#### GIVEN INSTRUCTION 1:
In the notes on Nog storage encodings, why may a tag carry a suffix during early prototyping? Answer in one to three sentences.
#### GIVEN INSTRUCTION 2:
Carry on the notes on Nog storage encodings, starting after their final sentence.

#### PASSAGE TO READ:
[START]

Encodings combine a conversion strategy and several customization points into a coherent algorithm.

Examples of customization points are:

  • _idversion in MongoDB.
  • Id scheme prefix.
  • Tag in meta.git.encoding.
  • Tag in Git tree .noggitencoding.
  • Tag in Git commit message footer.

Each of the customization points needs to be managed independently during encoding evolution. Tags should not naively use the encoding name. The tag naming conventions are:

  • Stable tags use a few characters followed by a simple numeric version. The first stable scheme version uses 1. Examples: gid1, nat1, mst1.
  • Tags may be prototyped as version 0. Examples gid0.
  • Tags may use a suffix during early prototyping to indicate a pre-release and reserve the name for the stable scheme. The suffix is dropped as soon as there is hope that the scheme will graduate to stable in a backward compatible way. Example: gid1a0 for scheme Git id 1-alpha-0 during early prototyping; but gid1 as soon as the code feels stable enough.
  • If tag changes are necessary, because an encoding break backwards compatibility, either the next full version is used, like gid2, or a dot version, like gid1.1. Details will be decided later.

Encodings combine information about the back end, how metadata is represented, and how ids are generated. The tentative naming convention has been copied below; see nog*.proto for latest information:

`Encoding` enumerates the Nog storage encodings.

- 0: encoding not available.
- xxx: reserved for stable encodings, assign sequentially.
- 1bxxx: beta encodings, xxx equals expected stable id, b equals X in betaX.
- YYMMSSxxx: alpha, YY-MM date of assignment, SS serial in YY-MM.
- 999999xxx: to be assigned.

Naming scheme for Git encodings: <type>_<class>_<meta>_<ids>_<version>.

<type> = C  # commit
       | T  # tree
       | O  # object

<class> = GIT

<meta> = NAT  # Native git w/o additional metadata.
       | MST  # Metadata from subtree `.nog`.
       | MOB  # Metadata from side-by-side object `.meta.json`.

<id> = GID  # Git id as `gidX:...`.
     | NID  # Traditional Nog id as SHA1 over canonical JSON.

<version> = 0ALPHA0  # and so on.
          | 0BETA0
          | 0

Encoding evolution may be based on commit date. Example: V1 supports only native Git content. V2 supports metadata encoding or native Git content. To introduce V2 in a backwards compatible way, a transition date is used. With V2, any commit before the transition date implicitly uses V1 trees unless a Git commit footer specifies otherwise. Any commit after the transition date implicitly uses V2 trees unless a commit footer specifies otherwise. A V2 server rejects V1 commits after the transition date. In other words, the default changes at the transition date from V1 trees to V2 trees.

Strategy for managing transition dates:

  • Alpha and beta encodings should specify a validity date. Servers refuse to create commits after the validity date. The validity date may be updated to extend the testing period.

[END]

#### SUPPLIED MATERIAL:
[START]

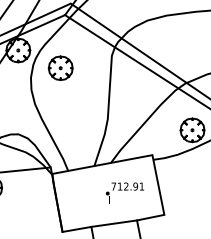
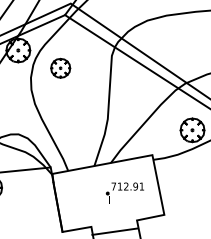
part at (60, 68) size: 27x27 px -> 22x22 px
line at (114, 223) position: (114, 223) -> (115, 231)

[END]
[START]

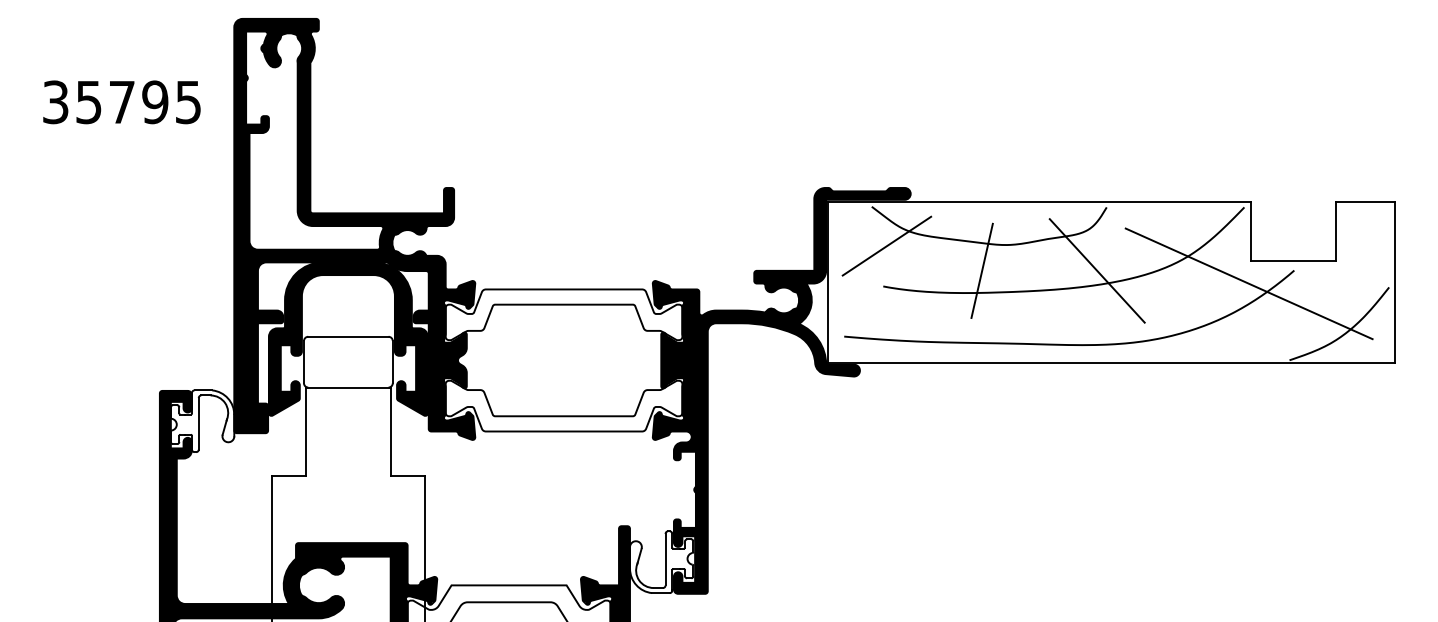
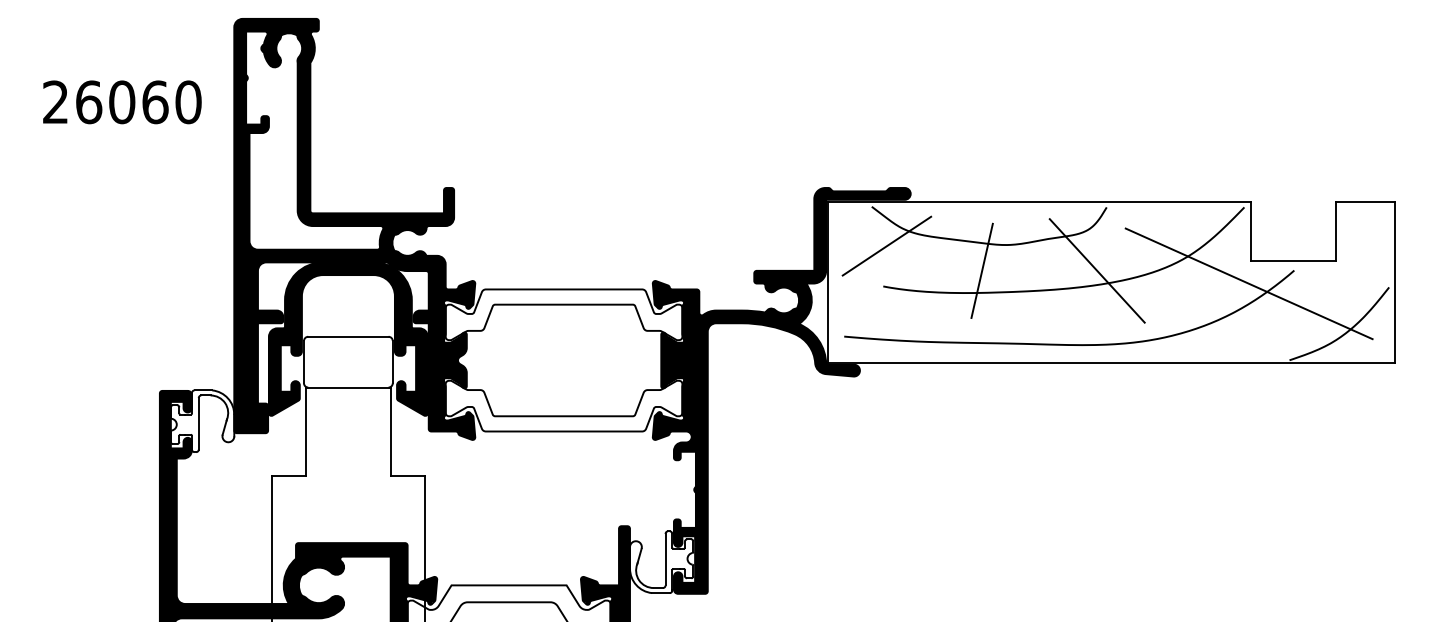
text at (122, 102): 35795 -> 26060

[END]

#### RESULT 1:
The suffix marks the tag as a pre-release and reserves the name for the stable scheme. For example, gid1a0 is used during early prototyping, and the suffix is dropped, giving gid1, once there is hope that the scheme will graduate to stable in a backward compatible way.

#### RESULT 2:
  • Stable encodings may or may not specify a validity date. If they initially do not specify a validity date, a date may be added as part of a deprecation process in order to force migration to an updated encoding.

GRPC

See nogstorage_2017-02/pkg/nogstorage2/nog2.proto for full information.

Messages:

// Pseudo-Protobuf

enum Encoding {
    ENC_NA;
    ...
}

// `Entry` is a collapsed Nog entry.
message Entry {
    EntryType type;
    string id;
    Encoding enc;
}

// `Commit` is a Nog commit, using entry pointers to transfer types and
// encodings.
message Commit {
    Entry id;
    string subject;
    string message;
    Entry tree;
    repeated Entry parents;
    repeated string authors;
    string authorDate;
    string committer;
    string commitDate;
    string metaJson;
}

// `Tree` is a Nog tree with collapsed entries.
message Tree {
    Entry id;
    string name;
    string metaJson;
    repeated Entry entries;
}

// `Object` is a Nog object.
//
// How to distinguish empty text from `null` text?  Tentative decision:
// Either text or blob must be available.  If blob is available, text is
// `null`.
message Object {
    Entry id;
    string name;
    string metaJson;
    string text;
    Entry blob;
}

GRPC service:

service NogStore { // Protobuf
    rpc GetRef(GetRefRequest) returns (GetRefResponse);
    rpc GetCommit(GetCommitRequest) returns (GetCommitResponse);
    ...
}

message GetCommitRequest {
    string repo;
    Entry id;
}

message GetCommitResponse {
    Commit commit;
}

The design should consider the number of open GRPC connections. The details of GRPC connection sharing will be clarified as part of the implementation. GRPC seems to provide different approaches to implicit and explicit connection sharing, depending on the programming language:

  • In Go, connection dialing and client creation are separated; the connection can be explicitly shared, grpc/grpc-go#526 (comment).
  • The node client seems to automatically share connection to the same host with identical options, grpc/grpc#8515 (comment).

Git back end architecture

The Git back end uses an intermediate representation, named GIR, to implement the conversion between Nog high-level and Git low-level.

Proof-of-concept implementation in nogstorage_2017-02.tar.bz2:

  • nogstorage_2017-02/pkg/nogstorage2/nog2.proto: Protobuf messages and GRPC service.
  • nogstorage_2017-02/cmd/noggitstored2: GRPC server.
  • nogstorage_2017-02/cmd/nogstore2/main.go: Testing client.

The externally visible operations are the usual GetX() and PostX() operations. Full Entry keys are used everywhere:

message Entry { // Pseudo-Protobuf
    EntryType type; // commit, tree, object, ...
    string id;
    Encoding enc;
}

Another proof-of-concept in nog-store-fso_2017-08.tar.bz2, whose focus is read-only access to Git trees that use a specific layout convention to store filesystem stat information.

Lifting Git to Nog

A history walk GetRef(), GetCommit(), GetTree(), ..., incrementally lifts Git ids to Nog ids. Each operation lifts just enough Git content, so that the walk can continue. A full walk could be executed in the background to pre-fill GIR caches.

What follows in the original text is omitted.